The İstanbul Municipality has filed criminal complaints against three politicians from the ruling Justice and Development Party (AKP) who went overseas on scholarships from the municipality while it was run by the AKP, the Sözcü daily reported on Wednesday.
The three AKP politicians in question are İstanbul women’s branch president Rabia İlhan Kalender and lawmakers Fatma Betül Sayan Kaya and Ravza Kavakçı Kan.
A report drafted by a municipal commission has found that the three women were hired by the municipality in the 2000s and went abroad to study after working for a short period at the municipality or not working at all. The report said a municipal guideline on scholarships was violated and that the municipality suffered a financial loss. The municipality paid around 130,000 euros for Kalender and $70,000 for Kaya, who is also a former minister, and more than $160,000 to Kan.

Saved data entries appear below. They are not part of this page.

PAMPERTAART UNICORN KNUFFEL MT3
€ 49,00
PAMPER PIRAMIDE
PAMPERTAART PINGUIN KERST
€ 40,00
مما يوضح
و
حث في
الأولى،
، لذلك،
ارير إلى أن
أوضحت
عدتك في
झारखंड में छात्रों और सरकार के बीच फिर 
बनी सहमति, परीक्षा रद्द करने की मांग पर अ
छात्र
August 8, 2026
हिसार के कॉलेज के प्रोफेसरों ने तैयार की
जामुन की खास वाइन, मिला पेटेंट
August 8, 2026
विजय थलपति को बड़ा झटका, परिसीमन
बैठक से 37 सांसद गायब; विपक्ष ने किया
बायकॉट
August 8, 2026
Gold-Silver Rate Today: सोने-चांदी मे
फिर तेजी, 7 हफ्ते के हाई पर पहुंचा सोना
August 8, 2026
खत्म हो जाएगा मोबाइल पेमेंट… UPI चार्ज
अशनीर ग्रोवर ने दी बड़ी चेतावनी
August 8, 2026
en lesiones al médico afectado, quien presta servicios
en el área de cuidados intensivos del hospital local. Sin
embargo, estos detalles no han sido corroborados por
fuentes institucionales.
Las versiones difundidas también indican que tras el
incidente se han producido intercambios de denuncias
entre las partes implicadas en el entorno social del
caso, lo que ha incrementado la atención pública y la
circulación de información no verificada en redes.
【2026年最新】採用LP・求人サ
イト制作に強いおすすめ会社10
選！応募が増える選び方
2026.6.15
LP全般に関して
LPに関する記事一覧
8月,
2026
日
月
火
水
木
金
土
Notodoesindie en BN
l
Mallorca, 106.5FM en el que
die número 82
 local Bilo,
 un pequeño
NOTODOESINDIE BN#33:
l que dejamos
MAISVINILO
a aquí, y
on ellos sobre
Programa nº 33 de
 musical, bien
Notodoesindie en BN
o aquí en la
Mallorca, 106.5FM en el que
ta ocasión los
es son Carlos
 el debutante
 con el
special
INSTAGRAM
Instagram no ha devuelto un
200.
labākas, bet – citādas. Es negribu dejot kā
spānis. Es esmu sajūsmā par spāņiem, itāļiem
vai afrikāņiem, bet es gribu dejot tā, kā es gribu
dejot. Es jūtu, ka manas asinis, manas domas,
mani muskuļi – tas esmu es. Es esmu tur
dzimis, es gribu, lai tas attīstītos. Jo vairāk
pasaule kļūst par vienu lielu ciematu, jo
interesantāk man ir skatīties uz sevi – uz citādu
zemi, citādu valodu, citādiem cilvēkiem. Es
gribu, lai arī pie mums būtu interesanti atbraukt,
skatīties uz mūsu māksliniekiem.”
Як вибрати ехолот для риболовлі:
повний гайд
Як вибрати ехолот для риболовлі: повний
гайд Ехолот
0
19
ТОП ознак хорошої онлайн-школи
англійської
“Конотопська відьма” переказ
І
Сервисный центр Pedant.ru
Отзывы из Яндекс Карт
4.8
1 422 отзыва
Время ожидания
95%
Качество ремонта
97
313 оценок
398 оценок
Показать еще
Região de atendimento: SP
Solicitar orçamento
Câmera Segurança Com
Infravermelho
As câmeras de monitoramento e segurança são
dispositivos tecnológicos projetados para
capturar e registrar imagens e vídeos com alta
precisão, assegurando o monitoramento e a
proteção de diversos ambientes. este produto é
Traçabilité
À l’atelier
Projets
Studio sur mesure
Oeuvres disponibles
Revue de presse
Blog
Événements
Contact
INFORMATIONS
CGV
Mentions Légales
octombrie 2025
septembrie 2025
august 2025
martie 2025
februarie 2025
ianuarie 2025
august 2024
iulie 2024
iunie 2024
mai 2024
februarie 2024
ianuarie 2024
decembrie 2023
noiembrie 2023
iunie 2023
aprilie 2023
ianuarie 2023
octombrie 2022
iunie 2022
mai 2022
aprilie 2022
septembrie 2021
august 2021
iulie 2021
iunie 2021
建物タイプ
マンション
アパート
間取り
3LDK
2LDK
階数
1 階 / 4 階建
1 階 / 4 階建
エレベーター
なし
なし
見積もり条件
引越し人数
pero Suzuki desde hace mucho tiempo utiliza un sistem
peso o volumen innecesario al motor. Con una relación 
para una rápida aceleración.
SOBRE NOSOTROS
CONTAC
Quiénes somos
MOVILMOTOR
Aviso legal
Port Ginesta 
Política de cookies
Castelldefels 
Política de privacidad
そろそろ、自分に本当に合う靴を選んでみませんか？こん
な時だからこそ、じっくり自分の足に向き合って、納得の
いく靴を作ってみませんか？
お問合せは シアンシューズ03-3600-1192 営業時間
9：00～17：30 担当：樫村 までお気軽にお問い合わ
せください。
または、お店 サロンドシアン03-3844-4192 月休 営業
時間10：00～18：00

Ekrem İmamoğlu from the main opposition Republican People’s Party ended the years-long rule of the AKP in İstanbul by twice defeating the party’s candidate for mayor in the 2019 local elections and has been revealing documents detailing illegal spending and irregularities in the municipality during the AKP’s time running the city.
The municipality filed the complaints against the three politicians at the Bakırköy Courthouse in İstanbul and demanded that they pay back the scholarships they were given.
The Cumhuriyet daily was the first to bring the case of Kan to public attention in 2019, reporting that on the day she was recruited by the İstanbul Municipality in 2008, she went to the US to work on a Ph.D. on a scholarship from the municipality.
According to the report, Kan was recruited as a human resources specialist at Metro A.Ş., a subsidiary of the municipality, on Dec. 16, 2008. On the day, she was employed, Kan travelled to the US to study for a Ph.D. in political science on a scholarship from the municipality.
İstanbul Mayor İmamoğlu said he finds it difficult to understand why Metro A.Ş., which works on transportation, provided a five-year scholarship to one of its employees so that she could get a Ph.D. in political science in the US.
İmamoğlu also said Kan did not perform the compulsory work at the municipality, required for four years, 11 months in return for using the municipality’s resources.
Kan returned from the US in September 2013 and was elected to parliament in 2015 and 2018. During her five years of doctoral work in the US, Kan was paid a monthly stipend of one-and-a-half times the minimum wage in Turkey.